▶ **PROBLEM DETAILS**
Please convert the listing below into a JSON list of strings, with one string per line and blank lines omitted, and leave the pictures out of your answer.

▶ **DATASET CONTENT**
-----
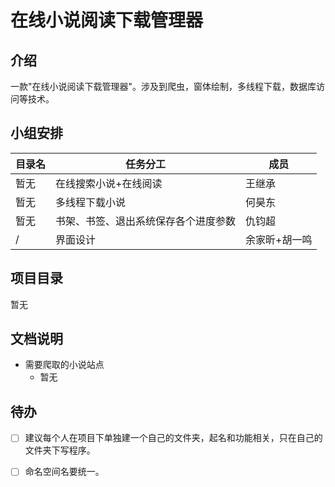 # 在线小说阅读下载管理器

## 介绍

一款"在线小说阅读下载管理器"。涉及到爬虫，窗体绘制，多线程下载，数据库访问等技术。

## 小组安排

| 目录名                              | 任务分工                               | 成员          |
| ------------------------------------ | ------------- | ------------- |
| 暂无              | 在线搜索小说+在线阅读                | 王继承        |
| 暂无                     | 多线程下载小说                       | 何昊东        |
| 暂无 | 书架、书签、退出系统保存各个进度参数 | 仇钧超        |
| /                         | 界面设计                             | 余家昕+胡一鸣 |

## 项目目录

暂无

## 文档说明

- 需要爬取的小说站点
  - 暂无

## 待办

- [ ] 建议每个人在项目下单独建一个自己的文件夹，起名和功能相关，只在自己的文件夹下写程序。

- [ ] 命名空间名要统一。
-----
▶ **SOLUTION BELOW**
[
  " # 在线小说阅读下载管理器",
  "## 介绍",
  "一款\"在线小说阅读下载管理器\"。涉及到爬虫，窗体绘制，多线程下载，数据库访问等技术。",
  "## 小组安排",
  "| 目录名                              | 任务分工                               | 成员          |",
  "| ------------------------------------ | ------------- | ------------- |",
  "| 暂无              | 在线搜索小说+在线阅读                | 王继承        |",
  "| 暂无                     | 多线程下载小说                       | 何昊东        |",
  "| 暂无 | 书架、书签、退出系统保存各个进度参数 | 仇钧超        |",
  "| /                         | 界面设计                             | 余家昕+胡一鸣 |",
  "## 项目目录",
  "暂无",
  "## 文档说明",
  "- 需要爬取的小说站点",
  "  - 暂无",
  "## 待办",
  "- [ ] 建议每个人在项目下单独建一个自己的文件夹，起名和功能相关，只在自己的文件夹下写程序。",
  "- [ ] 命名空间名要统一。"
]